Suicide prevention and equity have been major points of focus for Armstrong while serving on various state boards.
NASW-NC executive director Valerie Arendt called Armstrong to inform him he had been chosen as social worker of the year. She noted Armstrong’s overall ability to empower.
“Victor Armstrong is truly the epitome of the social work profession, uniting his micro experience in social services with his macro work advocating for suicide prevention awareness, mental illness destigmatization and health equity to make a real change in the behavioral health system in North Carolina,” Arendt said. “North Carolina is truly lucky to have such a strong advocate for the empowerment of others.”
In determining an annual award winner, the NASW-NC board of directors emphasized how the nominated social workers have made an impact professionally and in their client communities.
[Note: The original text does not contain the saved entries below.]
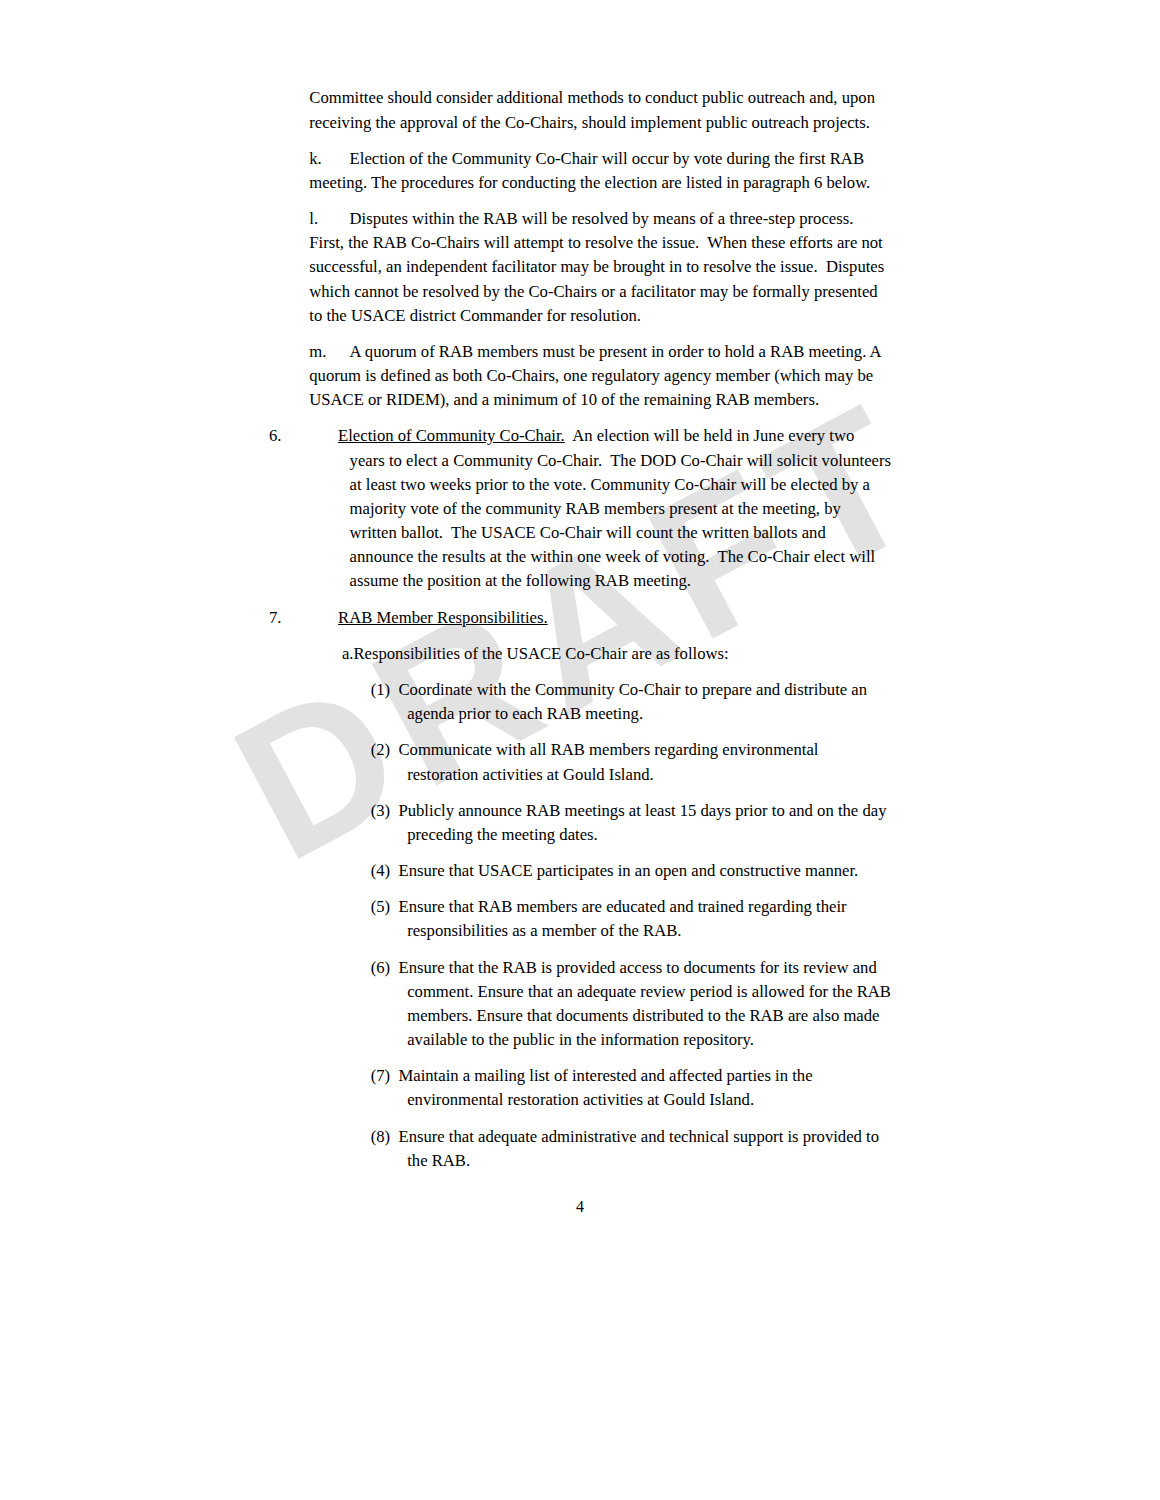DRAFT
Committee should consider additional methods to conduct public outreach and, upon receiving the approval of the Co-Chairs, should implement public outreach projects.
k. Election of the Community Co-Chair will occur by vote during the first RAB meeting. The procedures for conducting the election are listed in paragraph 6 below.
l. Disputes within the RAB will be resolved by means of a three-step process. First, the RAB Co-Chairs will attempt to resolve the issue. When these efforts are not successful, an independent facilitator may be brought in to resolve the issue. Disputes which cannot be resolved by the Co-Chairs or a facilitator may be formally presented to the USACE district Commander for resolution.
m. A quorum of RAB members must be present in order to hold a RAB meeting. A quorum is defined as both Co-Chairs, one regulatory agency member (which may be USACE or RIDEM), and a minimum of 10 of the remaining RAB members.
6. Election of Community Co-Chair. An election will be held in June every two years to elect a Community Co-Chair. The DOD Co-Chair will solicit volunteers at least two weeks prior to the vote. Community Co-Chair will be elected by a majority vote of the community RAB members present at the meeting, by written ballot. The USACE Co-Chair will count the written ballots and announce the results at the within one week of voting. The Co-Chair elect will assume the position at the following RAB meeting.
7. RAB Member Responsibilities.
a. Responsibilities of the USACE Co-Chair are as follows:
(1) Coordinate with the Community Co-Chair to prepare and distribute an agenda prior to each RAB meeting.
(2) Communicate with all RAB members regarding environmental restoration activities at Gould Island.
(3) Publicly announce RAB meetings at least 15 days prior to and on the day preceding the meeting dates.
(4) Ensure that USACE participates in an open and constructive manner.
(5) Ensure that RAB members are educated and trained regarding their responsibilities as a member of the RAB.
(6) Ensure that the RAB is provided access to documents for its review and comment. Ensure that an adequate review period is allowed for the RAB members. Ensure that documents distributed to the RAB are also made available to the public in the information repository.
(7) Maintain a mailing list of interested and affected parties in the environmental restoration activities at Gould Island.
(8) Ensure that adequate administrative and technical support is provided to the RAB.
4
“This (award), by far, was the most special, because it was from my peers and also it was really in recognition of work that, for me, is really the core of who I am and what I do,” Armstrong said. “To be recognized for something that you do because it’s part of who you are just makes it that much more special. … It was not something I was expecting or anticipating, so I was extremely surprised and pleased to find out.”
Armstrong, who lives in Charlotte, graduated magna cum laude in earning a bachelor’s degree from North Carolina Central University. He also received a 2018 Distinguished Alumni Award from the ECU School of Social Work.